'''

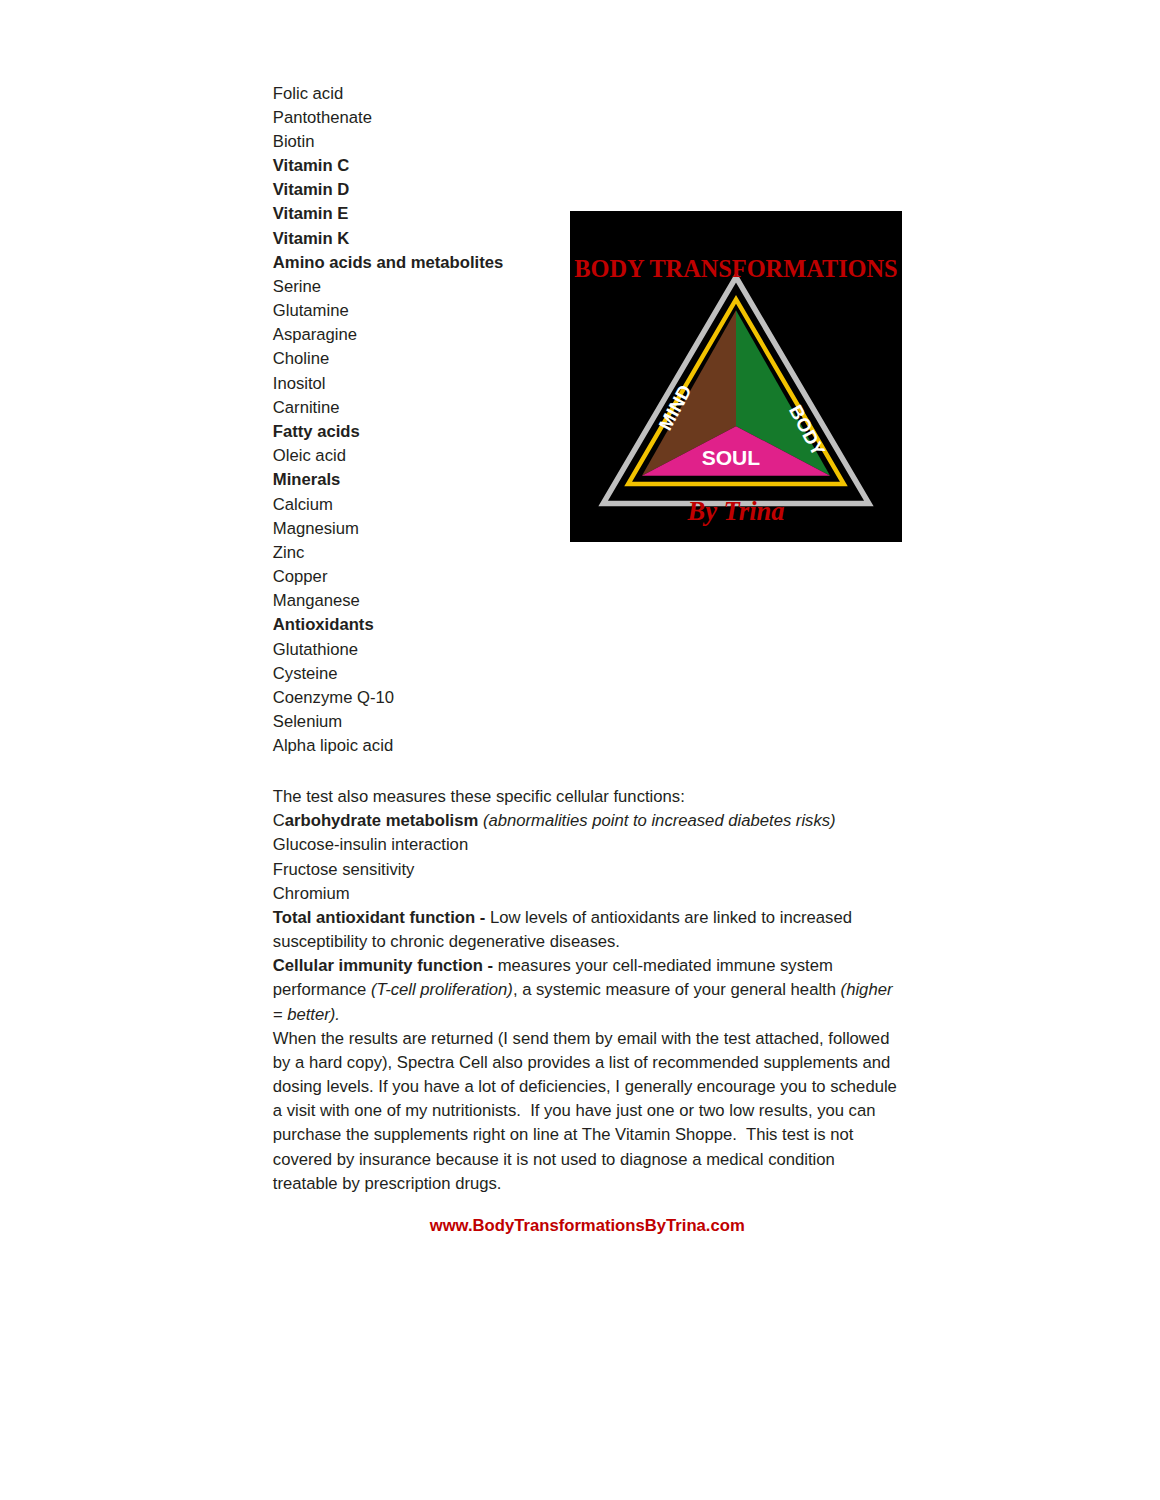Folic acid
Pantothenate
Biotin
Vitamin C
Vitamin D
Vitamin E
Vitamin K
Amino acids and metabolites
Serine
Glutamine
Asparagine
Choline
Inositol
Carnitine
Fatty acids
Oleic acid
Minerals
Calcium
Magnesium
Zinc
Copper
Manganese
Antioxidants
Glutathione
Cysteine
Coenzyme Q-10
Selenium
Alpha lipoic acid
The test also measures these specific cellular functions:
Carbohydrate metabolism (abnormalities point to increased diabetes risks)
Glucose-insulin interaction
Fructose sensitivity
Chromium
Total antioxidant function - Low levels of antioxidants are linked to increased susceptibility to chronic degenerative diseases.
Cellular immunity function - measures your cell-mediated immune system performance (T-cell proliferation), a systemic measure of your general health (higher = better).
When the results are returned (I send them by email with the test attached, followed by a hard copy), Spectra Cell also provides a list of recommended supplements and dosing levels. If you have a lot of deficiencies, I generally encourage you to schedule a visit with one of my nutritionists. If you have just one or two low results, you can purchase the supplements right on line at The Vitamin Shoppe. This test is not covered by insurance because it is not used to diagnose a medical condition treatable by prescription drugs.
www.BodyTransformationsByTrina.com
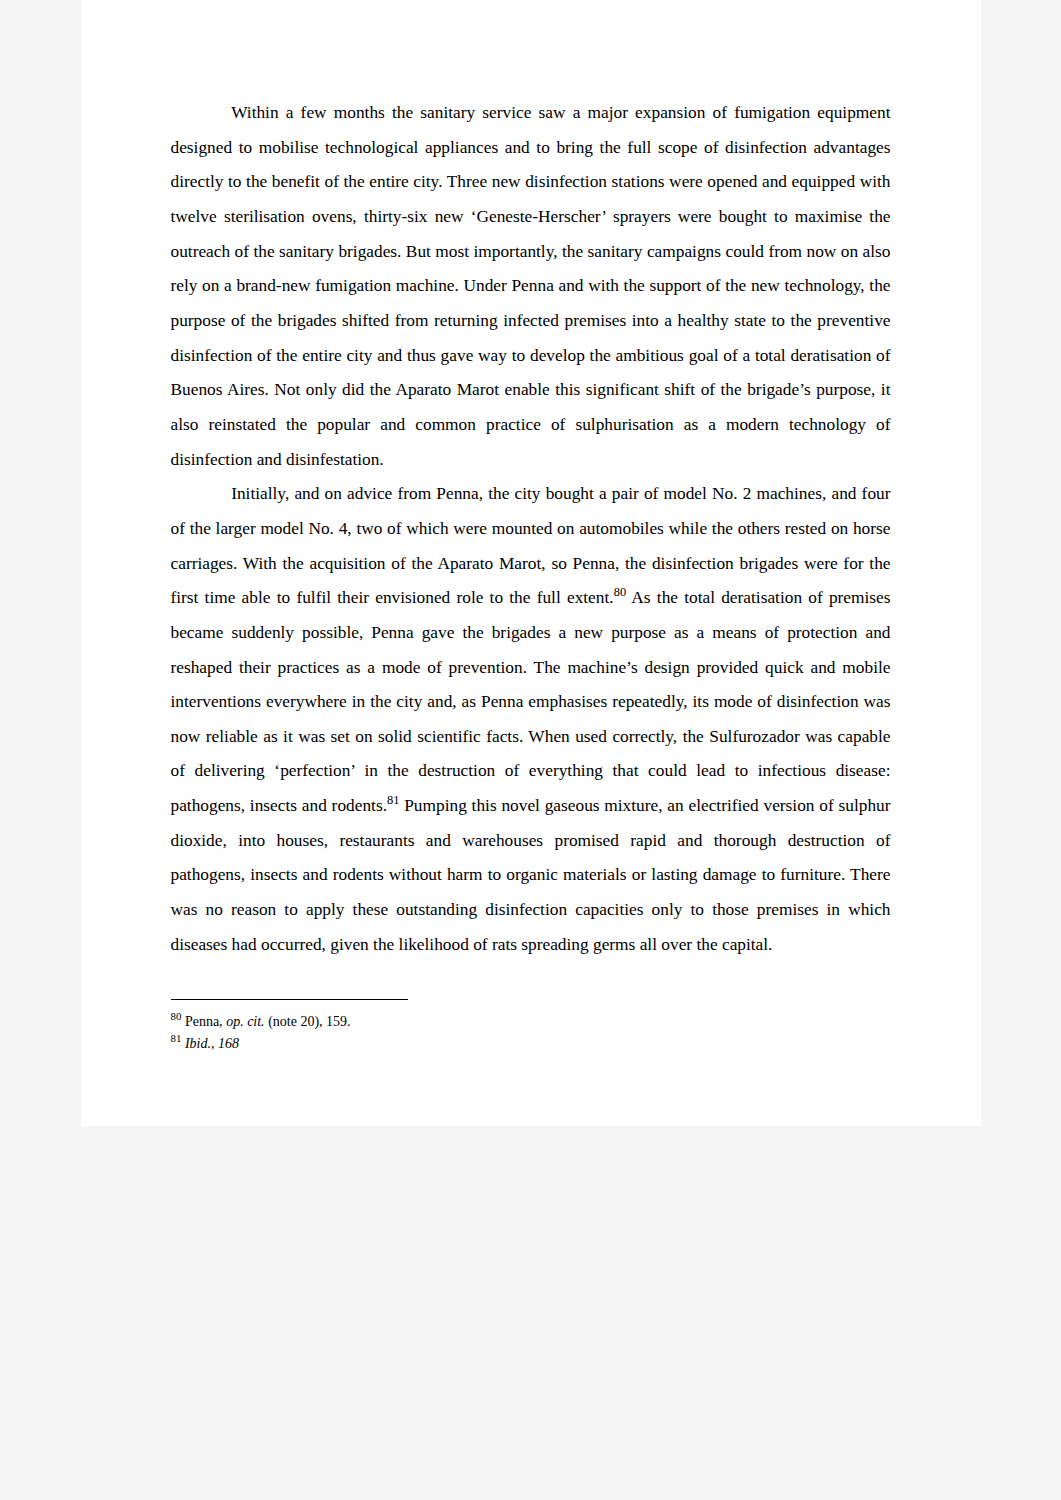Within a few months the sanitary service saw a major expansion of fumigation equipment designed to mobilise technological appliances and to bring the full scope of disinfection advantages directly to the benefit of the entire city. Three new disinfection stations were opened and equipped with twelve sterilisation ovens, thirty-six new ‘Geneste-Herscher’ sprayers were bought to maximise the outreach of the sanitary brigades. But most importantly, the sanitary campaigns could from now on also rely on a brand-new fumigation machine. Under Penna and with the support of the new technology, the purpose of the brigades shifted from returning infected premises into a healthy state to the preventive disinfection of the entire city and thus gave way to develop the ambitious goal of a total deratisation of Buenos Aires. Not only did the Aparato Marot enable this significant shift of the brigade’s purpose, it also reinstated the popular and common practice of sulphurisation as a modern technology of disinfection and disinfestation.
Initially, and on advice from Penna, the city bought a pair of model No. 2 machines, and four of the larger model No. 4, two of which were mounted on automobiles while the others rested on horse carriages. With the acquisition of the Aparato Marot, so Penna, the disinfection brigades were for the first time able to fulfil their envisioned role to the full extent.80 As the total deratisation of premises became suddenly possible, Penna gave the brigades a new purpose as a means of protection and reshaped their practices as a mode of prevention. The machine’s design provided quick and mobile interventions everywhere in the city and, as Penna emphasises repeatedly, its mode of disinfection was now reliable as it was set on solid scientific facts. When used correctly, the Sulfurozador was capable of delivering ‘perfection’ in the destruction of everything that could lead to infectious disease: pathogens, insects and rodents.81 Pumping this novel gaseous mixture, an electrified version of sulphur dioxide, into houses, restaurants and warehouses promised rapid and thorough destruction of pathogens, insects and rodents without harm to organic materials or lasting damage to furniture. There was no reason to apply these outstanding disinfection capacities only to those premises in which diseases had occurred, given the likelihood of rats spreading germs all over the capital.
80 Penna, op. cit. (note 20), 159.
81 Ibid., 168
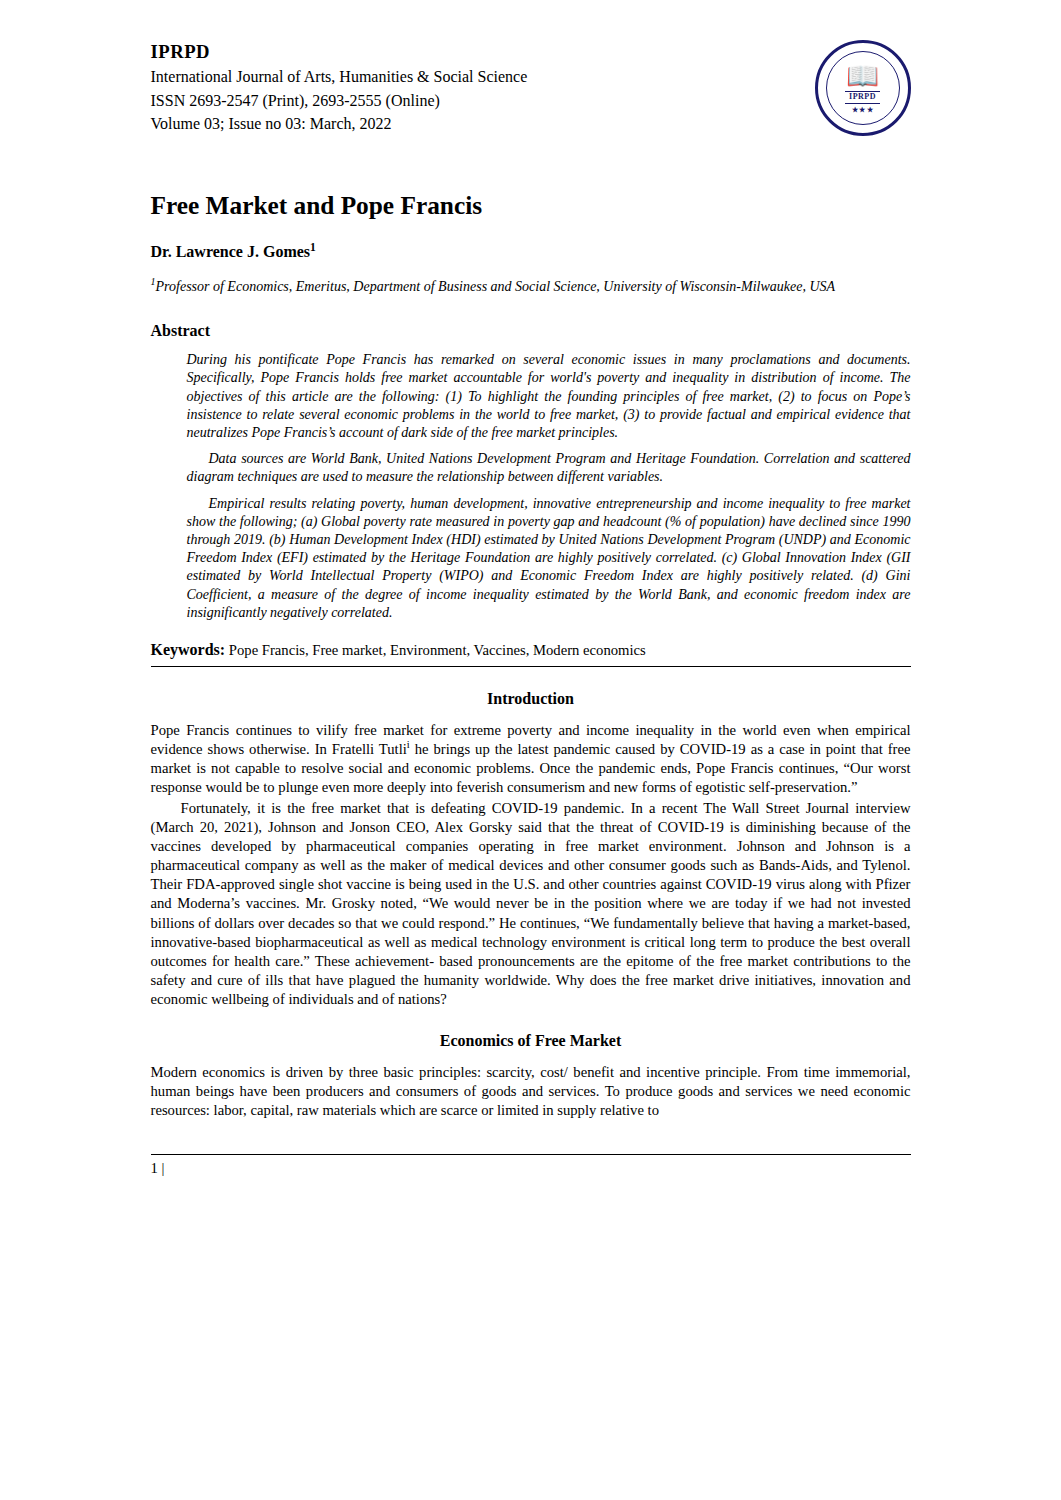📖
IPRPD
★ ★ ★
IPRPD
International Journal of Arts, Humanities & Social Science
ISSN 2693-2547 (Print), 2693-2555 (Online)
Volume 03; Issue no 03: March, 2022
Free Market and Pope Francis
Dr. Lawrence J. Gomes1
1Professor of Economics, Emeritus, Department of Business and Social Science, University of Wisconsin-Milwaukee, USA
Abstract
During his pontificate Pope Francis has remarked on several economic issues in many proclamations and documents. Specifically, Pope Francis holds free market accountable for world's poverty and inequality in distribution of income. The objectives of this article are the following: (1) To highlight the founding principles of free market, (2) to focus on Pope’s insistence to relate several economic problems in the world to free market, (3) to provide factual and empirical evidence that neutralizes Pope Francis’s account of dark side of the free market principles.
Data sources are World Bank, United Nations Development Program and Heritage Foundation. Correlation and scattered diagram techniques are used to measure the relationship between different variables.
Empirical results relating poverty, human development, innovative entrepreneurship and income inequality to free market show the following; (a) Global poverty rate measured in poverty gap and headcount (% of population) have declined since 1990 through 2019. (b) Human Development Index (HDI) estimated by United Nations Development Program (UNDP) and Economic Freedom Index (EFI) estimated by the Heritage Foundation are highly positively correlated. (c) Global Innovation Index (GII estimated by World Intellectual Property (WIPO) and Economic Freedom Index are highly positively related. (d) Gini Coefficient, a measure of the degree of income inequality estimated by the World Bank, and economic freedom index are insignificantly negatively correlated.
Keywords: Pope Francis, Free market, Environment, Vaccines, Modern economics
Introduction
Pope Francis continues to vilify free market for extreme poverty and income inequality in the world even when empirical evidence shows otherwise. In Fratelli Tutlii he brings up the latest pandemic caused by COVID-19 as a case in point that free market is not capable to resolve social and economic problems. Once the pandemic ends, Pope Francis continues, “Our worst response would be to plunge even more deeply into feverish consumerism and new forms of egotistic self-preservation.”
Fortunately, it is the free market that is defeating COVID-19 pandemic. In a recent The Wall Street Journal interview (March 20, 2021), Johnson and Jonson CEO, Alex Gorsky said that the threat of COVID-19 is diminishing because of the vaccines developed by pharmaceutical companies operating in free market environment. Johnson and Johnson is a pharmaceutical company as well as the maker of medical devices and other consumer goods such as Bands-Aids, and Tylenol. Their FDA-approved single shot vaccine is being used in the U.S. and other countries against COVID-19 virus along with Pfizer and Moderna’s vaccines. Mr. Grosky noted, “We would never be in the position where we are today if we had not invested billions of dollars over decades so that we could respond.” He continues, “We fundamentally believe that having a market-based, innovative-based biopharmaceutical as well as medical technology environment is critical long term to produce the best overall outcomes for health care.” These achievement- based pronouncements are the epitome of the free market contributions to the safety and cure of ills that have plagued the humanity worldwide. Why does the free market drive initiatives, innovation and economic wellbeing of individuals and of nations?
Economics of Free Market
Modern economics is driven by three basic principles: scarcity, cost/ benefit and incentive principle. From time immemorial, human beings have been producers and consumers of goods and services. To produce goods and services we need economic resources: labor, capital, raw materials which are scarce or limited in supply relative to
1 |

'''

If the word "inequality" is on a line above, return that line.

During his pontificate Pope Francis has remarked on several economic issues in many proclamations and documents. Specifically, Pope Francis holds free market accountable for world's poverty and inequality in distribution of income. The objectives of this article are the following: (1) To highlight the founding principles of free market, (2) to focus on Pope’s insistence to relate several economic problems in the world to free market, (3) to provide factual and empirical evidence that neutralizes Pope Francis’s account of dark side of the free market principles.
Empirical results relating poverty, human development, innovative entrepreneurship and income inequality to free market show the following; (a) Global poverty rate measured in poverty gap and headcount (% of population) have declined since 1990 through 2019. (b) Human Development Index (HDI) estimated by United Nations Development Program (UNDP) and Economic Freedom Index (EFI) estimated by the Heritage Foundation are highly positively correlated. (c) Global Innovation Index (GII estimated by World Intellectual Property (WIPO) and Economic Freedom Index are highly positively related. (d) Gini Coefficient, a measure of the degree of income inequality estimated by the World Bank, and economic freedom index are insignificantly negatively correlated.
Pope Francis continues to vilify free market for extreme poverty and income inequality in the world even when empirical evidence shows otherwise. In Fratelli Tutlii he brings up the latest pandemic caused by COVID-19 as a case in point that free market is not capable to resolve social and economic problems. Once the pandemic ends, Pope Francis continues, “Our worst response would be to plunge even more deeply into feverish consumerism and new forms of egotistic self-preservation.”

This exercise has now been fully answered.